South Alum Named Alabama Secondary Teacher of the Year
Posted on May 19, 2022
After completing his undergraduate degree, William Edmonds had exactly zero thoughts about teaching. His focus was business, and he quickly found a job in banking – but it didn’t last, and he left the industry.
“It was not a difficult decision to leave banking,” Edmonds said. “I worked with great people at the bank, but it just was not for me.”
He then entered education, teaching primarily at the high school level. He eventually received his master’s in education from the University of South Alabama.
Edmonds spent 20 years teaching French at Davidson High School in Mobile before leaving for Barton Academy for Advanced World Studies last year. This month he was named Alabama’s Secondary Teacher of the Year and came in second for overall Teacher of the Year.
“Being named Alabama’s Alternate Teacher of the Year and Secondary Teacher of the Year must be the highest honor I have ever received,” Edmonds said. “There are so many deserving teachers across our state who work hard to make sure students are achieving.”

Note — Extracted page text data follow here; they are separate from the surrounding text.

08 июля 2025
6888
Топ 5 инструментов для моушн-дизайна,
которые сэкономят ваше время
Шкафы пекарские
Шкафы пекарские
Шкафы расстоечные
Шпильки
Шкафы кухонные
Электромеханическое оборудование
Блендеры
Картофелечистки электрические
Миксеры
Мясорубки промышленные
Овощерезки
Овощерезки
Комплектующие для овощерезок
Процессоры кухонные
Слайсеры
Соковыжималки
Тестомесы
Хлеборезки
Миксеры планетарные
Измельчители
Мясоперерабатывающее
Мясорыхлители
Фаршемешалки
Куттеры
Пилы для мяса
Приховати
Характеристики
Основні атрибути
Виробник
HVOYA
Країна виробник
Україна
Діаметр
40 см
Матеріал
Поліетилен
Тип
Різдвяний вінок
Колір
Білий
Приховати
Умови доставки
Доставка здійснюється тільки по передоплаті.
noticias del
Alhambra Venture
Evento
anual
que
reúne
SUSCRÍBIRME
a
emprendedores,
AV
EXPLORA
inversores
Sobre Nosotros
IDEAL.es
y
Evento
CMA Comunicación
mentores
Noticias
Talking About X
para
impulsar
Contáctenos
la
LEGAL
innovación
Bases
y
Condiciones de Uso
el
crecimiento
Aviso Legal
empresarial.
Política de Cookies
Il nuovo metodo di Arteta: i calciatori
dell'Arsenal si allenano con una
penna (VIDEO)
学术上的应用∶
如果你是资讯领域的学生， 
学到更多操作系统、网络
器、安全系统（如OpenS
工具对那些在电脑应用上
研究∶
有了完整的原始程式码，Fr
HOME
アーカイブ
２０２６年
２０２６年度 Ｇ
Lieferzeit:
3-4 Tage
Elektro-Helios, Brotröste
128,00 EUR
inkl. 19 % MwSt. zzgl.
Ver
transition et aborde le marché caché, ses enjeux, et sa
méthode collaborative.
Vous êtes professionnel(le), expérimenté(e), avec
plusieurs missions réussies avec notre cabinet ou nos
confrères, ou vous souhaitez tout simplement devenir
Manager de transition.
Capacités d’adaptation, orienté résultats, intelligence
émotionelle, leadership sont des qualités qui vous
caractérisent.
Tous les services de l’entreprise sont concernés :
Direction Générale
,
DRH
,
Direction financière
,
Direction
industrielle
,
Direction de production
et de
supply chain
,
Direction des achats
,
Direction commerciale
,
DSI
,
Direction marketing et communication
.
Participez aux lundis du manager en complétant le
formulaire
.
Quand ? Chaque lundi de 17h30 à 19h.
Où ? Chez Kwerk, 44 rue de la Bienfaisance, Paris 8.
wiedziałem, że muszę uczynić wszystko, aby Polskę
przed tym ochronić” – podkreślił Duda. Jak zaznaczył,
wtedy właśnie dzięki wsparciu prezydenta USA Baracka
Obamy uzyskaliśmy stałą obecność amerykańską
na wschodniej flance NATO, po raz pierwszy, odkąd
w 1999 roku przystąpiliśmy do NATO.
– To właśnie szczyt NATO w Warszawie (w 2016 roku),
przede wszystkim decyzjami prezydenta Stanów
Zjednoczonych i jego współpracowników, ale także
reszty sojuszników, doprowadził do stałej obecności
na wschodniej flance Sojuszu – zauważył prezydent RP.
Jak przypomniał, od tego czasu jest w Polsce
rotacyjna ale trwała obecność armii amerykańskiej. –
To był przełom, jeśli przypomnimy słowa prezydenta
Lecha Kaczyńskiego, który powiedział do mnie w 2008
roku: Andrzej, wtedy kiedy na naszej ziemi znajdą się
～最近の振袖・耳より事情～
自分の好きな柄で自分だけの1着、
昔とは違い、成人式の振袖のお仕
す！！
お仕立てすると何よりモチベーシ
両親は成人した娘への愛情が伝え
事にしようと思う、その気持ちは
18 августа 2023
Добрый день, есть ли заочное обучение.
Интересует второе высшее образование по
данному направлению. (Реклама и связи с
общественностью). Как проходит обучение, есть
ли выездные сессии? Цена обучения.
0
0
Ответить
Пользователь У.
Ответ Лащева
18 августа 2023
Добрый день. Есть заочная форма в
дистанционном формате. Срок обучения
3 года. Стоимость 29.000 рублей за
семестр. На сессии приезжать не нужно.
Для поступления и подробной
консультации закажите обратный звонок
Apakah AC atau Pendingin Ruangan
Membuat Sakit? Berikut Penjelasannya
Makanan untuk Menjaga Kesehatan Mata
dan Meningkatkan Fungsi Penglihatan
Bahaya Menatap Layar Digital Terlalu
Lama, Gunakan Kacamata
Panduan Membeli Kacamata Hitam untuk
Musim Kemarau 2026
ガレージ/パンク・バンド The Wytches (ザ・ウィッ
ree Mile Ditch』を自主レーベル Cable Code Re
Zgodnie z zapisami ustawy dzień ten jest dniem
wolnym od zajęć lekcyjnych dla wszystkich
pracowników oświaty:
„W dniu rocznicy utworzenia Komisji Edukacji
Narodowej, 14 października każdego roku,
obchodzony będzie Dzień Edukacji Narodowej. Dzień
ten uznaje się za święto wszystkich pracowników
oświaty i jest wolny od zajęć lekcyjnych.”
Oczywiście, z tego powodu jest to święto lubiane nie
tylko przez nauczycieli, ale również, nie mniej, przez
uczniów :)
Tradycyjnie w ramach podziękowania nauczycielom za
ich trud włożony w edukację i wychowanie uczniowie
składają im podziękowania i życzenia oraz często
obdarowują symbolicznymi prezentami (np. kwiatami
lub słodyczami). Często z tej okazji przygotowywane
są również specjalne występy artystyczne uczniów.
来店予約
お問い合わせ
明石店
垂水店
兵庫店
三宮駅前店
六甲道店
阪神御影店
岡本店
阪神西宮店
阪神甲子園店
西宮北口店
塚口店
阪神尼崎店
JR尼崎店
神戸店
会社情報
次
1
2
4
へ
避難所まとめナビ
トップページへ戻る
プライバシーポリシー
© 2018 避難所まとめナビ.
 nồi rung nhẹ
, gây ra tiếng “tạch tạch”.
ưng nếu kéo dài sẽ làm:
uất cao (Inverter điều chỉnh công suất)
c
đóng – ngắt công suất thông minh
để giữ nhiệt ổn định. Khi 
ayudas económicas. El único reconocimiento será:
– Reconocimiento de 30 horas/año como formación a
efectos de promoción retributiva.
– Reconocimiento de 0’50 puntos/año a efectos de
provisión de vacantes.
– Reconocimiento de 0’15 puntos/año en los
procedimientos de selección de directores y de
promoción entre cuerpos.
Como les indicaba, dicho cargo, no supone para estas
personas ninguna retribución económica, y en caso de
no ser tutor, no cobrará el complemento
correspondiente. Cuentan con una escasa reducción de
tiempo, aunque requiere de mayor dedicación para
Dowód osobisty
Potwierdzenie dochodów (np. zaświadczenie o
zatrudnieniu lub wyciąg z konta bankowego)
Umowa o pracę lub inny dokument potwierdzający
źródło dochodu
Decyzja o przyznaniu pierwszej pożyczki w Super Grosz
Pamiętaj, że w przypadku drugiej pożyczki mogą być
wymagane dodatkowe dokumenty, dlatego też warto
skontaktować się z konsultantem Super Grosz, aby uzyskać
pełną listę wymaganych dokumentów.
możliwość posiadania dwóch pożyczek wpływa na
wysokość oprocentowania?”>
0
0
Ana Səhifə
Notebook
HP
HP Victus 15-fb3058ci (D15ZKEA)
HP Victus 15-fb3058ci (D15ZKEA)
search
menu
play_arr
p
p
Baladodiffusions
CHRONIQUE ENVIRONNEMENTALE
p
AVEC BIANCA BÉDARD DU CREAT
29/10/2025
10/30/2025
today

It’s hard to imagine a more dedicated educator than Edmonds. In addition to his time at Davidson and Barton Academy, he is a National Board Certified teacher who has also taught French across the state through the Alabama State Department of Education’s ACCESS Virtual Learning program as well as at the University of South Alabama and the University of Mobile.
He has served as an International Baccalaureate Examiner, grading IB exams, and as president of the Alliance Française de Mobile.
He has a passion for the French language and culture and has participated in intensive language immersion and study in Belgium and France.
“While I love teaching the French language to my students, it’s the culture and customs that really makes students eyes light up,” Edmonds explained. “I always say that if I can get a student hooked on the culture, they’ll want to learn the language.”
With all his experience as a teacher, Edmonds still believes he’s also the student.
“Even after 24 years in the classroom, I am still learning and continue to be challenged to a be a better educator,” he said. “There is still more to learn!”